Their campaign raised a relatively small sum by cybercrime standards – more than 50 million rubles ($ 892,000) – but they had also obtained more sophisticated malware for a modest monthly fee to go after customers of Banks in France and possibly a series of other Western countries.
Russia's relationship to cybercrime is scrutinized after US intelligence officials alleged that Russian pirates had tried to help the Republican Donald Trump to win the US presidency by pirating Democratic Party servers. The Kremlin has repeatedly denied the allegation.
Band members deceived customers of Russian banks by downloading malware via fake mobile banking applications, as well as pornography and e-commerce programs, according to a report compiled by the cyber security group Group -IB which investigated the attack with the Russian Ministry of Interior.
Criminals – 16 suspects were arrested by Russian authorities in November last year – infected more than one million smartphones in Russia, which compromised an average of 3,500 devices a day, According to Group IB.
The hackers targeted customers of the state lender Sberbank and also stole money from accounts at Alfa Bank and the online payment company Qiwi, exploiting the weaknesses of message transfer services SMS companies, said two people with direct knowledge of the case.

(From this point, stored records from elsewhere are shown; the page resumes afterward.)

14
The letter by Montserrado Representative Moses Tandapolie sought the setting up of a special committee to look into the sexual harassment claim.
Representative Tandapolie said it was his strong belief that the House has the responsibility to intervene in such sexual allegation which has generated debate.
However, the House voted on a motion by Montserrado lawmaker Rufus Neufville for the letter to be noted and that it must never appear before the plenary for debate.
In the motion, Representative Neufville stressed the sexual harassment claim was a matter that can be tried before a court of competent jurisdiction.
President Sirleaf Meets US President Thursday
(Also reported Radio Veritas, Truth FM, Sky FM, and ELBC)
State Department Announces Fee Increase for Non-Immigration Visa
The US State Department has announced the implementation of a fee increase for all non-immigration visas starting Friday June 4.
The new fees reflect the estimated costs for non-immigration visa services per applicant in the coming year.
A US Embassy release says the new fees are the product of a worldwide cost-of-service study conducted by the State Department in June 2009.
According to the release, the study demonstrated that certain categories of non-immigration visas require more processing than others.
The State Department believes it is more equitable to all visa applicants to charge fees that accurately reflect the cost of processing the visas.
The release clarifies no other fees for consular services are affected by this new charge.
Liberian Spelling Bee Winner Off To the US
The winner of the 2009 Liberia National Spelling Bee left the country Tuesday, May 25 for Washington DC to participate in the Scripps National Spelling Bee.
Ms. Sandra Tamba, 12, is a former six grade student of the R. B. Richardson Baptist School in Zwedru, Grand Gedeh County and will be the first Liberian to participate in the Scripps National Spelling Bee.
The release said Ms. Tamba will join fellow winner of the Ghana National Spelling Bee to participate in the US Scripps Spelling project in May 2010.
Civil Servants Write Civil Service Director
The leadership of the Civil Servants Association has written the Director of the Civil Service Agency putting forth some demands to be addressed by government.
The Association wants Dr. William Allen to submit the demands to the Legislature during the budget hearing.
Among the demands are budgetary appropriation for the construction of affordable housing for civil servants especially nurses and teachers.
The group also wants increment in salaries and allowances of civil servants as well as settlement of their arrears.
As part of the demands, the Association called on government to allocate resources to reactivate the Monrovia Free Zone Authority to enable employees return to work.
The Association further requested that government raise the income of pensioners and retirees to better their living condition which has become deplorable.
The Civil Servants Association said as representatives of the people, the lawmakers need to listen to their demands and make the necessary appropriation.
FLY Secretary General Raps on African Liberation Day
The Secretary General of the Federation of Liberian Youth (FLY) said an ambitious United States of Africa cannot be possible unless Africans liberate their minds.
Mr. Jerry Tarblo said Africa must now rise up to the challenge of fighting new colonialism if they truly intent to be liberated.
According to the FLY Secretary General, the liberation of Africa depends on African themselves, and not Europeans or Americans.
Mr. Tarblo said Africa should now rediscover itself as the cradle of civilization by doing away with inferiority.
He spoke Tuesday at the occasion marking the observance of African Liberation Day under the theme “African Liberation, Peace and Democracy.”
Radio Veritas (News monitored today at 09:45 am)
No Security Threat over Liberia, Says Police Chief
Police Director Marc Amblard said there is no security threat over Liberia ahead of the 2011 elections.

Although they only operate in Russia before their arrest, they have drawn up plans to target large European banks, including French lenders, Crédit Agricole, BNP Paribas and Société Générale, group IB. A BNP Paribas spokeswoman said the bank could not confirm this information but added that it "has put in place a significant set of measures to fight cyber attacks daily". Societe General and Credit Agricole refused to comment.
The gang, named "Cron" after the malware used, did not steal funds from customers of the three French banks. However, it has operated banking service in Russia which allows users to transfer small amounts to other accounts by sending an SMS message.
After infecting users' phones, the tape sent SMS messages from these devices that asked banks to transfer money to hacker accounts.
The results illustrate the dangers of using SMS messages for mobile banking, a favored method in emerging countries with less advanced internet infrastructure, said Lukas Stefanko, a malware researcher from the company ESET computer security in Slovakia.
"It is becoming popular among developing countries or in the countryside where access to conventional banking is difficult for people," he said. "For them, it 's fast, easy and they do not need to visit a bank … But security must always prevail over consumer convenience.